If an existing applicant has received a Confirmation of Readiness letter, then there is no change in the process. However, the applications of approximately 580 existing applicants that have not received a Confirmation of Readiness letter will be subjected to a new standard of Health Canada review. Rather than undergoing a detailed application review, this new “high-level” application review will not consider (at least) Good Production Practices (“GPP”) and physical security requirements. These critical application elements will now only be reviewed after the facility is built and the applicant has submitted its site evidence package to demonstrate facility compliance. Postponing the review of detailed GPP and physical security application elements will allow Health Canada to avoid allocating resources to these tasks until there is proof that a potentially compliant cannabis facility in fact exists.

Though likely not an exhaustive list, Health Canada advises that this new “high-level” review will consider (a) licence class suitability, (b) basic site diligence, (c) applicant corporate diligence (including that all relevant individuals have been submitted for security clearance) and (d) whether all required municipal notices have been delivered.

In a conference call with applicants, Health Canada advised that it intends to have all 580 or so high-level reviews completed by the end of June 2019.

Health Canada’s news release indicates that if the application “passes” this less-than-detailed review, existing applicants will receive a “status update letter” specifying that the agency has no “critical concerns” with the application. Thereafter, the applicant can proceed to submit its site evidence package to demonstrate facility compliance. (It is not clear at this point what will happen if the high-level review reveals critical application deficiencies, but presumably applicants will be given a chance to rectify such deficiencies - and thereafter be issued a status update letter.)

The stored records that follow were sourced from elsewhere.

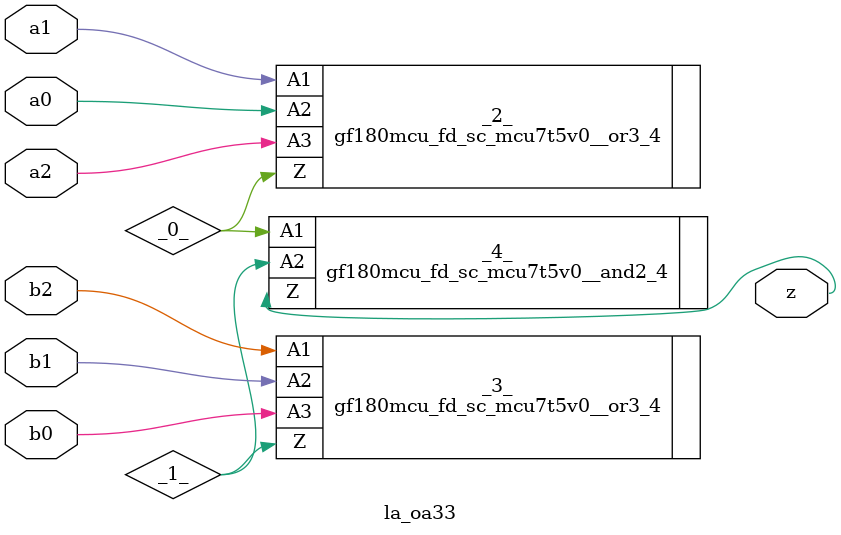
<source format=v>

/* Generated by Yosys 0.44 (git sha1 80ba43d26, g++ 11.4.0-1ubuntu1~22.04 -fPIC -O3) */

(* top =  1  *)
(* src = "inputs/la_oa33.v:10.1-24.10" *)
module la_oa33 (
    a0,
    a1,
    a2,
    b0,
    b1,
    b2,
    z
);
  wire _0_;
  wire _1_;
  (* src = "inputs/la_oa33.v:13.12-13.14" *)
  input a0;
  wire a0;
  (* src = "inputs/la_oa33.v:14.12-14.14" *)
  input a1;
  wire a1;
  (* src = "inputs/la_oa33.v:15.12-15.14" *)
  input a2;
  wire a2;
  (* src = "inputs/la_oa33.v:16.12-16.14" *)
  input b0;
  wire b0;
  (* src = "inputs/la_oa33.v:17.12-17.14" *)
  input b1;
  wire b1;
  (* src = "inputs/la_oa33.v:18.12-18.14" *)
  input b2;
  wire b2;
  (* src = "inputs/la_oa33.v:19.12-19.13" *)
  output z;
  wire z;
  gf180mcu_fd_sc_mcu7t5v0__or3_4 _2_ (
      .A1(a1),
      .A2(a0),
      .A3(a2),
      .Z (_0_)
  );
  gf180mcu_fd_sc_mcu7t5v0__or3_4 _3_ (
      .A1(b2),
      .A2(b1),
      .A3(b0),
      .Z (_1_)
  );
  gf180mcu_fd_sc_mcu7t5v0__and2_4 _4_ (
      .A1(_0_),
      .A2(_1_),
      .Z (z)
  );
endmodule

</source>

It should be noted that these are Health Canada process changes only, there are no changes to the Cannabis Regulations in connection with this announcement.

To support applicants in connection with these process changes, Health Canada has updated the Cannabis Licensing Application Guide and also issued a Good Production Practices Guide for Cannabis and a Physical Security Measures Guide for Cannabis. These new guides should serve to mitigate risk created because applicants will no longer be able to obtain Health Canada input, prior to construction, on the compliance of their proposed GPP and physical security plans.

Health Canada anticipates that the above measures will free up agency resources that can instead be applied to improving application processing times. Perhaps in anticipation of such improvements, Health Canada reports that it is adopting a new 60-day service standard for review and response to an applicant’s site evidence package.

Health Canada also advises that it will continue to provide additional support to indigenous-affiliated applicants, and also to applicants for micro-cultivation and micro-processing licences.

The process adjustments announced yesterday by Health Canada will create new compliance (and potentially capital raising) challenges for some applicants, but it is welcome news that Health Canada is taking steps to address some of the inefficiencies and timing unpredictability that have characterized the federal cannabis licensing process since 2014.